The 11-page guidance document outlines three main scenarios when someone with substance-use disorder may receive involuntary treatment — simultaneous mental disorders, acute and severe psychiatric syndrome with unknown causes, and ongoing mental impairment after remission from an acute state.
But it notes the legislation must not be used as a “controlling intervention to curb risky decision-making” that is unrelated to a state of mental impairment.
Vigo said the vast majority of people with mental disorders, including substance-use disorders, will not meet the “stringent threshold” for involuntary treatment.
“However, there is a fraction of a percentage point that in any given year will require it as a life-saving tool,” he told Wednesday’s news conference.
Vigo said substance-use disorders are a subtype of mental disorder, and many clinicians were already applying the legislation the way it was intended.

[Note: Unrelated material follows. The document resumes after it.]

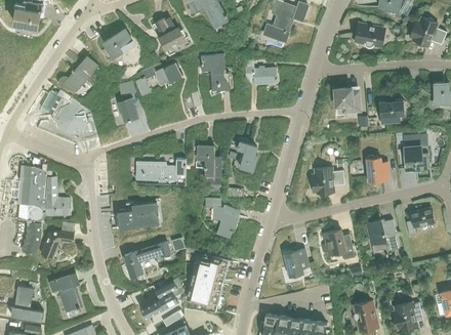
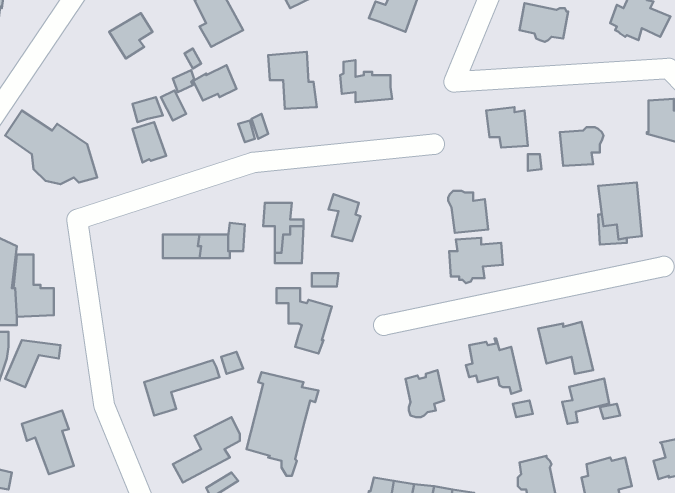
building: [59,55,99,91] -> none
building: [365,156,390,181] -> [448,191,488,233]
building: [116,203,159,227] -> none
building: [406,207,435,235] -> [562,378,609,424]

But he said the “siloed evolution” of addiction medicine and psychiatry had resulted in some making “misguided interpretations” along with “segregated services” that left patients suffering from concurrent disorders falling through the cracks.
“The problem is that we had not taken stock of the complexity of concurrent disorders and acquired brain injury in the context of addiction to those new drugs,” Vigo said of today’s highly toxic illicit drug supply.
“And for a time, there was a legitimate debate about whether the Mental Health Act applied or not. Now, in time, we have grown to understand that it does.”
Vigo said dispelling misconceptions about involuntary care in the Mental Health Act was a step toward supporting those patients, in addition to bringing new services online, including mental-health units in corrections facilities and care homes.
He said misinterpretation had resulted in the overuse of emergency involuntary care, but insufficient use of involuntary care over a minimal duration in order to adopt a strategy that “has a shot” at treating the root cause of the condition.